ТЕКСТ УПРАЖНЕНИЯ
::::

Мудрено однако же у всех сих писателей оспоривать достоинства великой народности. Напротив того, что есть народного в «Россиаде» и в «Петриаде» кроме имен, как справедливо заметил кн. Вяземский?[48] Что есть народного в Ксении, рассуждающей шестистопными ямбами о власти родительской с наперсницей посреди стана Димитрия?[49]
Другие видят народность в словах, т. е. радуются тем, что, изъясняясь по-русски, употребляют русские выражения.
Народность в писателе есть достоинство, которое вполне может быть оценено одними соотечественниками — для других оно или не существует, или даже может показаться пороком. Ученый немец негодует на учтивость героев Расина, француз смеется, видя в Кальдероне Кориолана, вызывающего на дуэль своего противника. Всё это носит однако ж печать народности.
Климат, образ правления, вера дают каждому народу особенную физиономию, которая более или менее отражается в зеркале поэзии. Есть образ мыслей и чувствований, есть тьма обычаев, поверий и привычек, принадлежащих исключительно какому-нибудь народу.
Наброски предисловия к «Борису Годунову»
С отвращением решаюсь я выдать в свет свою трагедию и, хотя я вообще всегда был довольно равнодушен к успеху иль неудаче своих сочинений, но признаюсь, неудача «Бориса Годунова» будет мне чувствительна, а я в ней почти уверен. Как Монтань*, могу сказать о своем сочинении: c’est une oeuvre de bonne foi[50].
Писанная мною в строгом уединении, вдали охлаждающего света, трагедия сия доставила мне всё, чем писателю насладиться дозволено: живое вдохновенное занятие, внутреннее убеждение, что мною употреблены были все усилия, наконец одобрения малого числа людей избранных.

::::

НАБОР ЗАДАНИЙ
1 > Ответьте по тексту на вопросы:
(а) Кто справедливо заметил, что в «Россиаде» и «Петриаде» нет ничего народного, кроме имен?
(б) Что вызывает смех у француза?
(в) Что, согласно тексту, климат, образ правления и вера дают каждому народу?
2 > Представьте строки списка в виде JSON-массива строк, по одному элементу на каждую строку, без пустых строк. Отметки картинок в ответ не включайте.
Текст и список взяты из разных источников.

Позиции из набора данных

::::

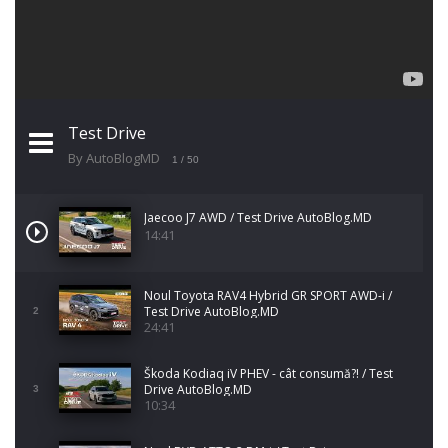
Test Drive
By AutoBlogMD
1
/ 50
Jaecoo J7 AWD / Test Drive AutoBlog.MD
14:41
Noul Toyota RAV4 Hybrid GR SPORT AWD-i /
Test Drive AutoBlog.MD
2
24:41
Škoda Kodiaq iV PHEV - cât consumă?! / Test
Drive AutoBlog.MD
3
10:34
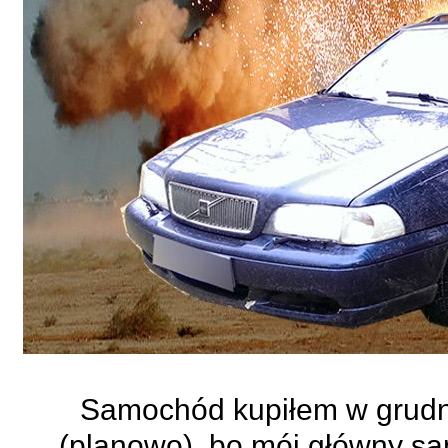
Samochód kupiłem w grudni
(planowo), bo mój główny sa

::::

ОТВЕТЫ К ЗАДАНИЯМ
1 >
(а) Кн. Вяземский.
(б) Кориолан в Кальдероне, который вызывает своего противника на дуэль.
(в) Особенную физиономию, которая более или менее отражается в зеркале поэзии.

2 >
[
  "Test Drive",
  "By AutoBlogMD",
  "1",
  "/ 50",
  "Jaecoo J7 AWD / Test Drive AutoBlog.MD",
  "14:41",
  "Noul Toyota RAV4 Hybrid GR SPORT AWD-i /",
  "Test Drive AutoBlog.MD",
  "2",
  "24:41",
  "Škoda Kodiaq iV PHEV - cât consumă?! / Test",
  "Drive AutoBlog.MD",
  "3",
  "10:34",
  "Samochód kupiłem w grudni",
  "(planowo), bo mój główny sa"
]